**** Extrait fourni ****

Nordbat : « On n'a pas à avoir d'inquiétude sur l'avenir du bâtiment »
Publié le 16 février 2026 à 9h00, mis à jour le 16 février 2026 à 16h00, par Virginie Kroun

Comment se porte actuellement l'activité du bâtiment dans le Nord-Pas-de-Calais ?
Didier Lahure : Aujourd’hui sur la région, il y a de très grands projets : des EPR qui se construisent sur la Côte d’Opale, le canal Seine-Nord, des gros data-centers, une ligne de tramway entre Tourcoing et Roubaix…
Et en même temps, côté logement neuf, il y a 200 000 chantiers dans le Nord, dont 93 000 en métropole lilloise.
Tout cela donne du dynamisme à la région, donc automatiquement cela égrène pour les grandes entreprises, mais aussi pour les plus petites et moyennes entreprises.
Par contre, il ne faut pas non plus que nos politiques ralentissent cette dynamique, parce qu'à coup de changements sur la rénovation énergétique ou sur les aides, etc., les entreprises s’interrogent : est-ce qu'elles investissent dans telle direction ou dans une autre ?
On a quand même gagné le statut de bailleur privé, qui va permettre de relancer la construction privée, parce qu'elle était en perte totale de vitesse. C’est important pour nous d’avoir une visibilité, a minima, sur 5-10 ans.
On n'a pas à avoir d'inquiétude sur l'avenir du bâtiment.
D’ailleurs, la FFB Nord-Pas-de-Calais brandit à Nordbat un slogan : « Bâtir ensemble l’avenir du territoire ». À quoi ressemble cet avenir à vos yeux ?

**** Données de l'exercice ****

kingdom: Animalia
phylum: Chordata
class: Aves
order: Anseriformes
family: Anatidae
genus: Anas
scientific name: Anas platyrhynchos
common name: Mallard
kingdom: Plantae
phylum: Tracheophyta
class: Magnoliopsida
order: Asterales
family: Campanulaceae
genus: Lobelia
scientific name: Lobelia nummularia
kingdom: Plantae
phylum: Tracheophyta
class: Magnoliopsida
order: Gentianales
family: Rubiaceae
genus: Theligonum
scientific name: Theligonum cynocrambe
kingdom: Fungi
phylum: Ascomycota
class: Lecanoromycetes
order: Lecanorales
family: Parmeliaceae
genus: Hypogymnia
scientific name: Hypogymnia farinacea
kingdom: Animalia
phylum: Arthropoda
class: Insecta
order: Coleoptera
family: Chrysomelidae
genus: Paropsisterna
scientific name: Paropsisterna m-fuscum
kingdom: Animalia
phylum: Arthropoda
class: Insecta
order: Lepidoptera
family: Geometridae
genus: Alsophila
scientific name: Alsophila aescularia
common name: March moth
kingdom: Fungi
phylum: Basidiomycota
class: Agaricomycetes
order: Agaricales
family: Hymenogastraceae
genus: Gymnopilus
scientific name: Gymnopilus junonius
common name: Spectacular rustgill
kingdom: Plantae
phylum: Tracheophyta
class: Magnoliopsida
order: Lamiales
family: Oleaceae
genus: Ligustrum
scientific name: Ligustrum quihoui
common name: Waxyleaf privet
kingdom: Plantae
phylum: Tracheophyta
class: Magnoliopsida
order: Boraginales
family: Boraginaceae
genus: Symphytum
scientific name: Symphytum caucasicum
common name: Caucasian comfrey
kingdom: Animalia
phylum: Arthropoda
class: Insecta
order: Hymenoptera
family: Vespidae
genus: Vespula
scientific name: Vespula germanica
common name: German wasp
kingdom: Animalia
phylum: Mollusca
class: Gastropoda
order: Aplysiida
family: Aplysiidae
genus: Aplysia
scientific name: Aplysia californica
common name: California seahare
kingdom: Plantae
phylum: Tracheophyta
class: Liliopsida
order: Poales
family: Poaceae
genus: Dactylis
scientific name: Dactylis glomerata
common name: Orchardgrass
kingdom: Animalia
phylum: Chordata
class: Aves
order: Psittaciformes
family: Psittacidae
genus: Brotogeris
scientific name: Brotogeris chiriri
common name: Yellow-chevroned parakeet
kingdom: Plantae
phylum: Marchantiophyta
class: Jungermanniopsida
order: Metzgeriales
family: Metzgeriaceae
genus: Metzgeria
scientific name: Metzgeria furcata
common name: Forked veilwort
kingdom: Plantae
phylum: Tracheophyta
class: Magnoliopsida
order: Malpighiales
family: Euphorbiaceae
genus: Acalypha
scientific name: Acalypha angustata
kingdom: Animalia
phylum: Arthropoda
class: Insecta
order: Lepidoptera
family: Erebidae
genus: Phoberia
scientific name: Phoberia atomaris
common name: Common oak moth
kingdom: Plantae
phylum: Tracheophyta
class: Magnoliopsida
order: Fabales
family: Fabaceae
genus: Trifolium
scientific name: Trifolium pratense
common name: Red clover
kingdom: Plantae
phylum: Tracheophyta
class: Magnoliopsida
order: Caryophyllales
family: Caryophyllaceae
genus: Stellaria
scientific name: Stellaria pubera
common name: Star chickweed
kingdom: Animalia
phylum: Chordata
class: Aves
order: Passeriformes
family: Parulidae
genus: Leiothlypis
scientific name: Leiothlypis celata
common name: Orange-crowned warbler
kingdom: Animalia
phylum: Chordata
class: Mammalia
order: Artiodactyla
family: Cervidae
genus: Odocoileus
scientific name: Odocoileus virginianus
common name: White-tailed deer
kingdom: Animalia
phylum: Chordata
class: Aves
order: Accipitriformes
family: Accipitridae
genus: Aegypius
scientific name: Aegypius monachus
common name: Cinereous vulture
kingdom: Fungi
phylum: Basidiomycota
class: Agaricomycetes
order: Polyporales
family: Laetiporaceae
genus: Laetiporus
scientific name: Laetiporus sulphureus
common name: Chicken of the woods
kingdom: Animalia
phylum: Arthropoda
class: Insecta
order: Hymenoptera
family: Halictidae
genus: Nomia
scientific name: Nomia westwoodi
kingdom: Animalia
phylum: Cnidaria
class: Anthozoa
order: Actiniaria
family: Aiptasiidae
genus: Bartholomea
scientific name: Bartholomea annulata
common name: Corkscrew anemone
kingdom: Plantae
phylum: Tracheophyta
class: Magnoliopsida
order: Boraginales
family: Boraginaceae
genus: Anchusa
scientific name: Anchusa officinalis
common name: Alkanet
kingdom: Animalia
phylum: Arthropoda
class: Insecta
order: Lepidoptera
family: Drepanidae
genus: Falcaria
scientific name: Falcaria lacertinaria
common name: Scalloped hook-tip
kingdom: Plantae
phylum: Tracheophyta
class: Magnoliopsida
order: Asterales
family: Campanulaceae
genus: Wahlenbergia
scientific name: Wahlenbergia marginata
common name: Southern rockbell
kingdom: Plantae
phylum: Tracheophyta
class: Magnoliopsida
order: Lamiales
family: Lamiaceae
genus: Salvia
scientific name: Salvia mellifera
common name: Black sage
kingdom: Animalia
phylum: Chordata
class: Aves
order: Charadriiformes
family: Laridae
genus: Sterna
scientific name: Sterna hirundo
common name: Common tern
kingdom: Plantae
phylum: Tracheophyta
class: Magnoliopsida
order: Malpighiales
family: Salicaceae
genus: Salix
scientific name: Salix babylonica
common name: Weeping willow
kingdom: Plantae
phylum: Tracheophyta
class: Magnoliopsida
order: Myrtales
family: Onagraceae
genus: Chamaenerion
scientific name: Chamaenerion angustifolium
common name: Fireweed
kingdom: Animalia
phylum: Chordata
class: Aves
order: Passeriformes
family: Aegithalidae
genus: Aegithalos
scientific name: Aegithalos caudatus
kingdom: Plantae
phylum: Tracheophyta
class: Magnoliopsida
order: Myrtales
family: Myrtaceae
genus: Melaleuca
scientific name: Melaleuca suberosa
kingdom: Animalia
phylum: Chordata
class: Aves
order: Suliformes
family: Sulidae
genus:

****

(Activité) Rédigez la suite de l'entretien sur le bâtiment dans le Nord-Pas-de-Calais, à partir de sa dernière phrase.

(Résultat de l'exercice)
Didier Lahure : C’est-à-dire qu'on bâtit, mais on peut bâtir plus fort. Comme on le voit au salon Norbat, il faut que des entreprises innovent sur des nouvelles technologies, sur la décarbonation. Notre président de la République est venu sur le site d'ArcelorMittal à Dunkerque, saluer l'investissement et la décarbonation de la production de l'acier, qui ont un impact direct sur le bâtiment. C'est toute une chaîne.
On ne peut pas avoir une vision de l'écologie simplement par un prisme. Il faut la voir de manière globale, et se poser les bonnes questions sur l'ensemble du système économique, de façon à ce qu'il n'y ait pas un déséquilibre, et que cela ne coûte pas non plus cher aux entreprises de faire la transition, qui, sinon, ne seront pas prêtes à faire des investissements.
Qu’entendez-vous par investissements ?
Didier Lahure : Des investissements pour des formations ou bien revoir le parc automobile. Aujourd'hui, si vous prenez une camionnette alimentée à l'énergie renouvelable électrique, quand on la charge, nous faisons 80 km.
Cela peut être viable dans certains cas. Dans mon entreprise, nous faisions des trajets relativement courts, donc cela allait très bien. Or, le jour où nous avions dû nous rendre plus loin, finalement, nous n’avions pas renouvelé, car le mode de transport ne correspondait pas à l'utilisation quotidienne de nos métiers.
À Nordbat, les visiteurs sont attirés par un jeu vidéo Team Bâtisseurs. Pouvez-vous nous en dire plus ?
Didier Lahure : C'est une initiative locale et une animation, qui permet de montrer la compétition manuelle. Celle-ci compte aujourd’hui plus de 450 inscrits et 14 métiers représentés.
Nous sommes très contents de ça parce que cela montre le dynamisme de nos métiers manuels, qui sont l'avenir d'un pays. L'IA ne remplace pas, ne remplacera jamais la main de l'individu.
Le but de Team Bâtisseur est de sensibiliser, de faire comprendre que nos métiers sont accessibles à tout le monde. Nous ne voulons plus que la vocation se fasse par dépit. Cela doit être un choix.